Noch leichter war es für Luka, den ich in den letzten Minuten vor der Vorlesung treffe: Er ist an diesem Tag der Einzige, den ich treffe, der direkt über seine Abiturnote zum Studium zugelassen wurde. Nicht ganz so einfach war es für seinen Freund Luka, der am HAM-Nat teilnehmen musste und ihn „extrem schwer“ fand. Er hat einen Vorbereitungskurs besucht und empfiehlt außerdem, Biologie und Chemie als Leistungskurse zu belegen. Auch er hatte zwei Jahre lang kein Physik und hatte Kopfrechnen nicht genug geübt: „Das ganze Umrechnen hindert einen daran, dass man Punkte kriegen kann, obwohl man eigentlich alles weiß. Konzentrationen umrechnen konnte ich am wenigsten und es kam am häufigsten vor. Deshalb sollte man unbedingt Kopfrechnen üben. Es gibt ganz viele Berliner Schulen, die programmierfähige Taschenrechner benutzen – das ist das Dümmste, was man machen kann.“
Anschließend beginnt die Vorlesung der Erstsemester und ich beeile mich nach Hause zu kommen, da die Sonne nicht mehr scheint und es in der Zwischenzeit nicht wärmer geworden war.
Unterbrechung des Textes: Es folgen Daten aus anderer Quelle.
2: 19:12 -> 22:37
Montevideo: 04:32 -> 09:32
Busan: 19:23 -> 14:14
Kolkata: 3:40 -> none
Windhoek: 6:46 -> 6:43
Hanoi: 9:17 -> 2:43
Zusammenfassend hat sich herausgestellt, dass auch du dich gründlich auf sämtliche Formeln vorbereiten solltest und das Kopfrechnen gut üben musst. Zusätzlich zu allen anderen Inhalten des HAM-Nat lohnt es sich deshalb auf jeden Fall, ungefähr ein halbes Jahr vorher mit der Vorbereitung zu beginnen.